Data analysis

A next-generation understanding of immune responses

Repertoire sequencing experiments usually generate thousands to millions of sequencing reads per sample. Powerful and specialized bioinformatics pipelines are warranted to accurately interpret large-scale repertoire data and extract biologically and clinically relevant insights. The analysis of immune repertoire data can be divided in two steps: the clone identification and quantification and the downstream analysis.


From sequencing reads to clone counts

  • The correct identification and quantification of lymphocyte clones is a crucial and fundamental step in the analysis of immune repertoires. Dependent on the library preparation, the pipeline generally entails the following steps:

  • Preprocessing of sequencing (FASTQ) files includes a read quality control and, if applicable, read pairing. 

  • Alignment of the sequences against a reference database to determine the variable (V), joining (J) and sometimes diversity (D) gene segments.

  • A grouping of the sequences into clonotypes. Note that the definition of a clonotype is different for B cells, and T cells. Subsequently, some form of error correction is performed on the clonotype groups to correct for sequencing and PCR errors and the abundance of each clonotype is determined. The annotated sequences are now ready for downstream analysis.

Downstream analysis

From immune repertoire data to biological insight

Immune repertoire data spans to the nucleotide resolution but is also well suited to study system dynamics of immune repertoires as a whole. In pursuance of deriving biologically relevant information, methods to interrogate different aspects of the immune repertoire have to be tailored to the nature of immune repertoire data.

Explore the different methods to characterize various features of the immune repertoire:

Clone tracking

Sampling longitudinal timepoints allows researchers to track unique receptor rearrangements over time. This approach can be employed for diagnostic purposes, e.g. to track the expansion or contraction of leukemic clones in Minimal Residual Disease detection, or to discover rearrangements involved in response to vaccination or other immunotherapeutic interventions.


Repertoire diversity is a key measure of immunological complexity. Various metrics for diversity, such as Shannon entropy (clonality), repertoire richness and evenness can be used to convert the complexity of a sample into a numeric value. This diversity value can be associated to clinical parameters, such as treatment progression, to generate biomarkers of clinical response.

CDR3 length distribution

Selection and expansion of lymphocyte clones leads to changes in the composition of immune receptor repertoires. Comparison of CDR3 lengths allows discovery of shifts in the distribution and can indicate antigen-specific expansion which has been associated with clinical outcome for various autoimmune diseases.

V/J gene usage

Gene segments play a major role in defining antigen recognition. Comparison of segment usage can uncover preferential use of particular genes and indicate skewing of the repertoire due to an antigen-specific response.

CDR3 amino acid composition

The information captured in the CDR3 region is crucial to antigen recognition. Analysis of the amino acid composition of the CDR3 region can yield valuable information about onging immune responses.
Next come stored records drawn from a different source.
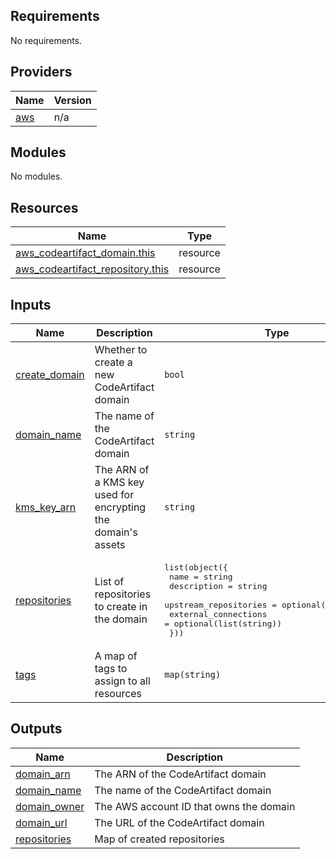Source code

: <!-- BEGIN_TF_DOCS -->
## Requirements

No requirements.

## Providers

| Name | Version |
|------|---------|
| <a name="provider_aws"></a> [aws](#provider\_aws) | n/a |

## Modules

No modules.

## Resources

| Name | Type |
|------|------|
| [aws_codeartifact_domain.this](https://registry.terraform.io/providers/hashicorp/aws/latest/docs/resources/codeartifact_domain) | resource |
| [aws_codeartifact_repository.this](https://registry.terraform.io/providers/hashicorp/aws/latest/docs/resources/codeartifact_repository) | resource |

## Inputs

| Name | Description | Type | Default | Required |
|------|-------------|------|---------|:--------:|
| <a name="input_create_domain"></a> [create\_domain](#input\_create\_domain) | Whether to create a new CodeArtifact domain | `bool` | `false` | no |
| <a name="input_domain_name"></a> [domain\_name](#input\_domain\_name) | The name of the CodeArtifact domain | `string` | n/a | yes |
| <a name="input_kms_key_arn"></a> [kms\_key\_arn](#input\_kms\_key\_arn) | The ARN of a KMS key used for encrypting the domain's assets | `string` | `null` | no |
| <a name="input_repositories"></a> [repositories](#input\_repositories) | List of repositories to create in the domain | <pre>list(object({<br/>    name                  = string<br/>    description           = string<br/>    upstream_repositories = optional(list(string))<br/>    external_connections  = optional(list(string))<br/>  }))</pre> | `[]` | no |
| <a name="input_tags"></a> [tags](#input\_tags) | A map of tags to assign to all resources | `map(string)` | `{}` | no |

## Outputs

| Name | Description |
|------|-------------|
| <a name="output_domain_arn"></a> [domain\_arn](#output\_domain\_arn) | The ARN of the CodeArtifact domain |
| <a name="output_domain_name"></a> [domain\_name](#output\_domain\_name) | The name of the CodeArtifact domain |
| <a name="output_domain_owner"></a> [domain\_owner](#output\_domain\_owner) | The AWS account ID that owns the domain |
| <a name="output_domain_url"></a> [domain\_url](#output\_domain\_url) | The URL of the CodeArtifact domain |
| <a name="output_repositories"></a> [repositories](#output\_repositories) | Map of created repositories |
<!-- END_TF_DOCS -->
An enrichment of amino acids with certain physicochemical properties (e.g. hydrophobicity, charge or polarity) can indicate functional selection in response to a defined antigenic stimulus.

B-cell lineage analysis

B cells undergo somatic hypermutation after activation which leads to expansion and sequence mutation and, as a result, groups of clonally-related cells. Reconstruction of the clonal lineage tree allows researcher to investigate the clonal space surrounding well-characterized antibodies (e.g. by wet-lab measurements such as affinity). The uncharacterized antibodies in this space can provide a source for alternative antibodies with better chemical or therapeutic properties, while retaining the specificity for the target antigen.

Public clones

Public clones are TCR or BCR sequences that are shared between different individuals and can indicate a common response to the same antigen. When identified in a population known to have been exposed to the same pathogen, these receptor sequences have the potential to be used as a diagnostic tool for pathogenic exposure. Moreover, they can help guide development of novel therapeutics.

T cell receptor clustering

Receptors sharing similarities in their sequence have a higher probability of sharing epitope specificity. Structural TCR data, conserved motifs, and CDR3 sequence similarity can be used to predict whether two receptors are likely to share specificity for the same epitope. Rather than tracking the expansion and contraction of individual receptor sequences, cluster-based analyses track changes to groups of sequences instead of single sequences, providing a more robust readout.

Generation probabilities

The generation probability of a receptor is the probability of a specific (V-D-J) rearrangement to be generated. While the number of possible receptor rearrangements is vast, large-scale analyses of receptor sequences has shown that there is a bias towards a smaller pool of rearrangements. The generation probability can be used in conjunction with clone publicity to understand whether observation of shared clones is likely due to a high chance of recombination, or indicates a common antigen-specific response.